Widewuto or Videvutis (also Viduutus, Vidvutus, Witowudi, Waidewut, Vaidevutis) was a legendary king of the pagan Baltic Prussians who ruled along with his elder brother, the high priest (Kriwe-Kriwajto) Bruteno in the 6th century AD. They are known from writings of 16th-century chroniclers Erasmus Stella, Simon Grunau, and Lucas David. Though the legend lacks historical credibility, it became popular with medieval historians. It is unclear whether the legend was authentically Prussian (i.e. recorded from Prussian mythology) or was created by Grunau (possibly inspired by Biblical Moses and Aaron), though Lithuanian researchers tend to support its authenticity.

==Names==
Widewuto's name is found in literature in different forms: Veijdenutus, Vydevutis, Vidowuto, Viduutus, Waidewut, Wejdewut, Wenedut, Widewuto, Widewutte, Widiwutus, Wydowudo, Wydowudus, Widowuto, Wydowuto, Widowutus, Witoud, Witoudo, Witouito, Witowudus, Witowuto, Wotowudo, Vaidevutis (modern Lithuanian emendation). As for his brother Bruteno, his name is also written in many ways: Brudeno, Bruteno, Brutenus, Brutheno, Brutteno. Belarusian scholar Siarhiej Sanko interprets their names as "Widow's Son" and "Brother".

==Legends==
According to the legend, Widewuto and Bruteno were kings of the Cimbri, a tribe in Jutland. Driven out by the Goths from their homeland, the Cimbri arrived to Ulmiganea, an area inhabited by rather primitive people who had no agriculture or cities. Widewuto and Bruteno civilized the region and named it Prussia after Bruteno (Pruteno). Gintaras Beresnevičius noted that such arrival has a lot in common with the origin legend of the Lombards. Widewuto ruled wisely and issued laws regulating family life (for example, men could have three wives; burning of gravely sick relatives was allowed; infidelity was punished by death), public life (for example, slavery was prohibited; distinguished warriors with a horse were raised to nobility), and punishments for criminal activity. Bruteno was the high priest (Kriwe-Kriwajto) in charge of religious life. Widewuto had twelve sons, whose names were memorialized in the districts of Prussia. For example, Lithuania was named after eldest son Litvas, Sudovia after Sudo, etc. Aged 116, Widewuto burned himself together with Bruteno in a religious ceremony at the temple of Romuva.
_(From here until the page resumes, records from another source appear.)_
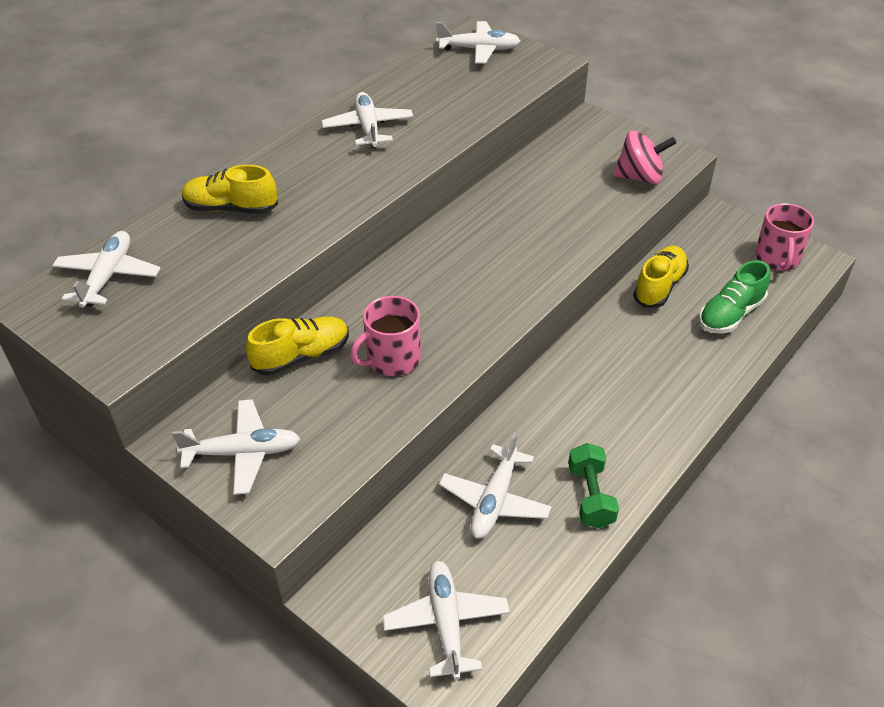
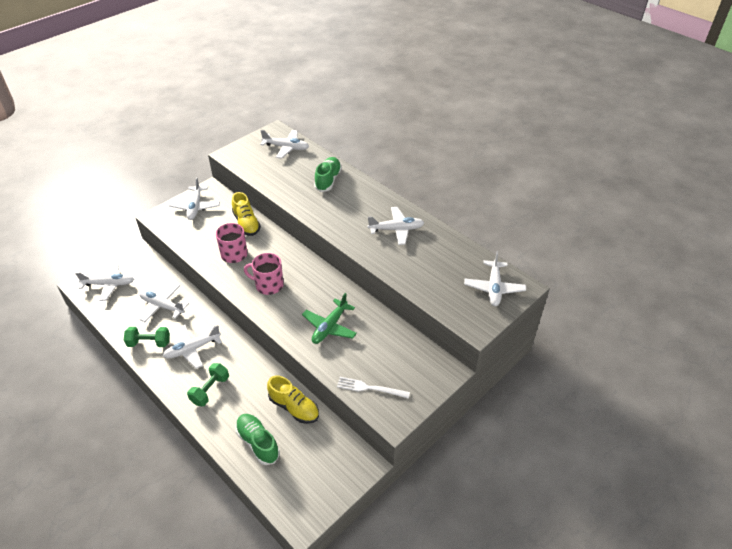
camera: 95 degrees right, 0 degrees up
yellow shoe [182,165,278,214] -> green shoe [314,157,342,192]
pink spinning top [613,130,676,184] -> white fork [337,377,410,399]
pink mug [755,203,814,271] -> pink mug moved to [244,253,284,295]
none -> white plane [163,325,222,369]
none -> green dumbbell [187,363,229,406]
none -> green plane [302,293,357,344]

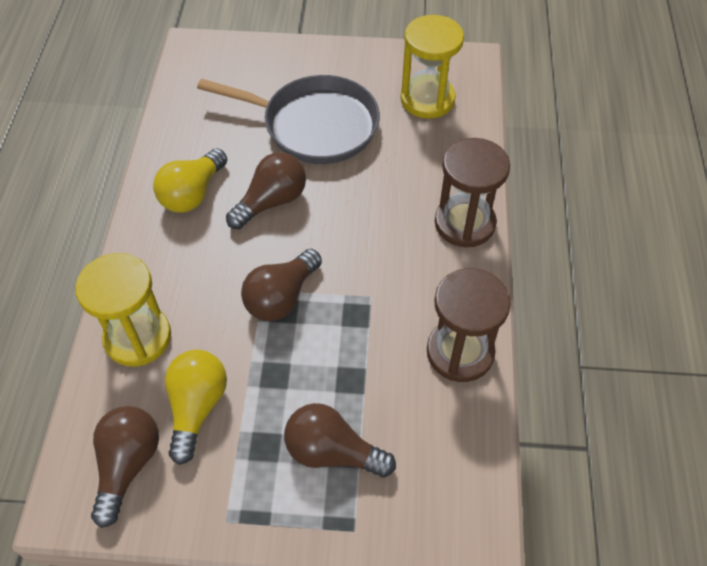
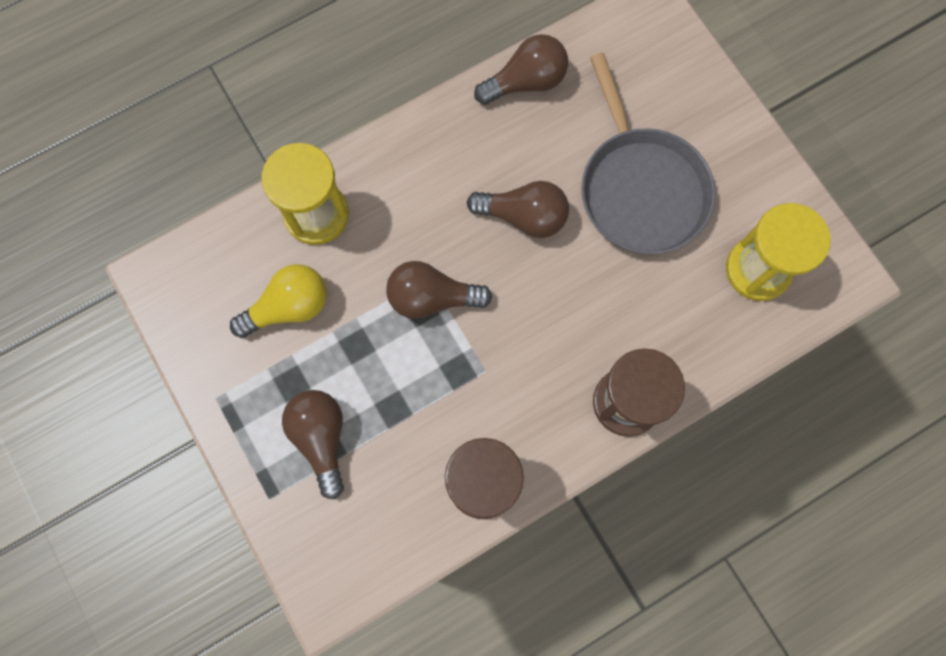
camera: 55 degrees right, 20 degrees up
brown light bulb [91,406,159,528] -> brown light bulb moved to [474,34,568,105]
yellow light bulb [153,148,227,213] -> none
After their deaths the brothers were worshiped as god Wurskaito.

==Flag==
Widewuto had a white flag, measuring five by three ells. The flag had portraits of three Prussian gods, which Grunau reproduced in his work. On the left, there was the god of the underworld, Peckols – an old man with white beard and white scarf on his head. Middle-aged and fiery-haired Perkūnas, god of sky, storm, and thunder, was in the middle. The god of sea, earth, and crops, Patrimpas, was portrayed as a young beardless man wearing a wreath of grain ears. The flag also displayed mysterious symbols. Several linguists have unsuccessfully attempted to decipher the writing hoping to discover an ancient Prussian writing system.